Loan originator licensing rules are about to change: Here’s what you need to know | 2019-04-09 | HousingWire

It’s about to get much easier for mortgage loan originators to switch jobs and continue originating mortgages without any license-related delays.

Under the current rules of the Secure and Fair Enforcement for Mortgage Licensing Act, an LO who moves between states or from a bank to a nonbank is required to wait for a new license before they can begin originating at their new job.

But after a years-long push from the mortgage industry, those rules are about to change.

Later this year, new LO licensing rules will take effect that will allow originators to move from a bank to a nonbank or to a new state and keep originating new mortgages without having to wait for a new license.

The changes to the LO licensing rules were part of the Economic Growth, Regulatory Relief and Consumer Protection Act, which President Donald Trump signed into law last year.

In addition to rolling back many Dodd-Frank Act regulations, the bill also included changes to the LO rules, which the mortgage industry has lobbied several years for.

Beginning Nov. 24, 2019, LOs who change corporate affiliation from a federally insured institution to a nonbank lender, or move across state lines, will be granted “transitional authority” that will allow them originate mortgages while they work to meet the SAFE Act’s licensing and testing requirements.

LOs will then have 120 days to complete the SAFE Act licensing requirements.

As with these types of regulations, the rules are much more complicated than that, but luckily the Nationwide Multistate Licensing System & Registry recently published an “FAQ” that provides answers to many relevant questions about the new rules.

For example: Who is eligible for the temporary licensing authority?

The answer: LOs must be: 1) employed and sponsored through NMLS by a state-licensed mortgage company, and 2) either: A. registered in NMLS as an MLO during the one year preceding the application submission; or B. licensed as an MLO during the 30-day period preceding the date of application.

Compliance provider MQMR also recently published a bulletin on the matter, which sheds additional light on the new LO rules.

From MQMR’s bulletin, which references the NMLS FAQ:

Importantly, the FAQs explain that a MLO will not have to submit a separate application for temporary authority. Rather, an MLO applies for a MLO license through NMLS and, if eligible, will automatically receive temporary authority as the applicable state processes the license application. NMLS will be programmed to check certain eligibility requirements, such as criminal history and whether an applicant has had an MLO license application denied, revoked, or suspended. Before a licensing decision is made by the applicable state, an individual with temporary authority will show as being “authorized to conduct business” in the state – the actual license status will not be updated until the state makes a decision with regard to the license application.
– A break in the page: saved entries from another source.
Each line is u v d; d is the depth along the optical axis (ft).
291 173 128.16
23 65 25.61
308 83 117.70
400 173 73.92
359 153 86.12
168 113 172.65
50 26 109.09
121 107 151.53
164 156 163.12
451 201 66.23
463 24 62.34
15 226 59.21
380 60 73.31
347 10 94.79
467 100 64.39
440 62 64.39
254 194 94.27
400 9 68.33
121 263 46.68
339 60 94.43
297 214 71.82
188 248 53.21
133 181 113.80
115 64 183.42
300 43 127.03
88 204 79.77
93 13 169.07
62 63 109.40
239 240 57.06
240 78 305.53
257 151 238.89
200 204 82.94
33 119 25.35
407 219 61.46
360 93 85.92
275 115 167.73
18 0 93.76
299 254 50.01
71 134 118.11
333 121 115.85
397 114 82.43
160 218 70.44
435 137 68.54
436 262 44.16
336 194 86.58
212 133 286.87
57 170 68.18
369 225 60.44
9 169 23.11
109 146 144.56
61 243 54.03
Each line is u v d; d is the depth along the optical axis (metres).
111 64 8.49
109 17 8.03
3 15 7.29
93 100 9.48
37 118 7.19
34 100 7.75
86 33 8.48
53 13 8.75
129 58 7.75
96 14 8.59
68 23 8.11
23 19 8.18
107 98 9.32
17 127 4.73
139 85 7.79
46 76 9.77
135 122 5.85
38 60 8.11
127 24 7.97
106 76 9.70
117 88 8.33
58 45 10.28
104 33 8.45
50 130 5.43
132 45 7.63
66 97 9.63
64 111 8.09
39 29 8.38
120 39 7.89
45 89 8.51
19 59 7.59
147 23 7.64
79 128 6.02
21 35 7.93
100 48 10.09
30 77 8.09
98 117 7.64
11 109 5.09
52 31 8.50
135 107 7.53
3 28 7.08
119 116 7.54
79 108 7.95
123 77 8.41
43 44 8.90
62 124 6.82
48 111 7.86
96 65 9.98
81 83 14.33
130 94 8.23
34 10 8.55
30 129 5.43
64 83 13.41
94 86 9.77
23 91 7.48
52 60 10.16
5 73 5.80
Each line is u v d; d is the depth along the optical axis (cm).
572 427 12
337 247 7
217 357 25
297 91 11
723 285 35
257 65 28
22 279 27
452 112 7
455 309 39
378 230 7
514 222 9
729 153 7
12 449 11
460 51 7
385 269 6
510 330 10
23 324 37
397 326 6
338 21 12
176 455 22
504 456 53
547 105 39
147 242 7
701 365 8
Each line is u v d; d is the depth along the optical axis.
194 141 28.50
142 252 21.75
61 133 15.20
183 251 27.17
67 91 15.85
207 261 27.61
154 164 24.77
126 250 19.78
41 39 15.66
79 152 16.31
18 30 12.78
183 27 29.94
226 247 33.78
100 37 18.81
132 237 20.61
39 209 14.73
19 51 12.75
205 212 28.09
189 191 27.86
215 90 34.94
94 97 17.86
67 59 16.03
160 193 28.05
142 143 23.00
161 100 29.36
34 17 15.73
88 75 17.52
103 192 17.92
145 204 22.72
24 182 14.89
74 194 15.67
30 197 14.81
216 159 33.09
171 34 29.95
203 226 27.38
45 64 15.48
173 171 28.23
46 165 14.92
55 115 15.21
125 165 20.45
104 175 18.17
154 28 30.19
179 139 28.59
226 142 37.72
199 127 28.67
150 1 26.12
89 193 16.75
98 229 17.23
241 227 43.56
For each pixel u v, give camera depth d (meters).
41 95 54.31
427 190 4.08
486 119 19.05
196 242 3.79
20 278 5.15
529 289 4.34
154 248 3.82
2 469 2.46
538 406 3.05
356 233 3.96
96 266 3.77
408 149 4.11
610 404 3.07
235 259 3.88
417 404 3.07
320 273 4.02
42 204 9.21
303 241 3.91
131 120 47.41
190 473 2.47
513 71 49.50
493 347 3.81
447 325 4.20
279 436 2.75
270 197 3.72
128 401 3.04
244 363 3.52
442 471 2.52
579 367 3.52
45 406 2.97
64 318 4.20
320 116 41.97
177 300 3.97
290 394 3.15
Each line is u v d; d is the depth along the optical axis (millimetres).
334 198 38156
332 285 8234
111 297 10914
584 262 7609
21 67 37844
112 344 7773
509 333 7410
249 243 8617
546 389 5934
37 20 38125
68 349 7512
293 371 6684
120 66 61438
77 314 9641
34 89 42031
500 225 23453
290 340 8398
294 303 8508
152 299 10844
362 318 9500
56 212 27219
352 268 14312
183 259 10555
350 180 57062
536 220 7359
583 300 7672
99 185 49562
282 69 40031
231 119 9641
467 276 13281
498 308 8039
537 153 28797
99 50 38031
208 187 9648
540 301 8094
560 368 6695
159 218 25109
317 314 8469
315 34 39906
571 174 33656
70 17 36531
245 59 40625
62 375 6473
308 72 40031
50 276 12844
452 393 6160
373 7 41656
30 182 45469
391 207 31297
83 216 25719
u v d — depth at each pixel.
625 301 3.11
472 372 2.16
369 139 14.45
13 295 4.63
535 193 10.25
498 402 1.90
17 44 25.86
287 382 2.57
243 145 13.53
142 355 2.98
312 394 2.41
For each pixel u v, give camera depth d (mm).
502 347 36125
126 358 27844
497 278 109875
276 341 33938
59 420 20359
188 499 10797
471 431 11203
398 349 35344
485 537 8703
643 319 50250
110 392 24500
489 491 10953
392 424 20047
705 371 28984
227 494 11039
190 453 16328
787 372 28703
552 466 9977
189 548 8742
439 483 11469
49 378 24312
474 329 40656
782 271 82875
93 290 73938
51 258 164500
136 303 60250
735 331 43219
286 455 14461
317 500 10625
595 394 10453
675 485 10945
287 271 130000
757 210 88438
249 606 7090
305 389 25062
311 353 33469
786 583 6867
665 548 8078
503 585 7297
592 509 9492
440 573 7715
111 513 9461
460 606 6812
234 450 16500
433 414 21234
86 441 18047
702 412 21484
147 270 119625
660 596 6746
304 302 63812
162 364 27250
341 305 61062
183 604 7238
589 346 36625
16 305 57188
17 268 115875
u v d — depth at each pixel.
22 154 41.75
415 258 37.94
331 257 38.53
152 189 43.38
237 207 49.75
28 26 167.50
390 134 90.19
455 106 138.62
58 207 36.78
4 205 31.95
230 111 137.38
An individual with temporary authority may originate loans as if he/she possesses a license in that state. The individual and the loans originated by that individual will be subject to the same rules and regulations as applicable to a licensed MLO.

One important piece of these new rules to note is that lenders “must monitor” the status of their LOs’ licensing status and temporary authority to originate. If an LO’s application is denied, the lender “must reassign any active loans in the pipeline originated by that MLO to a licensed MLO in that state.”

Additionally, if the lender “knew or should have known” of a “disqualifying event” that would cause the LO’s application to be denied, the lender may face enforcement action from their state.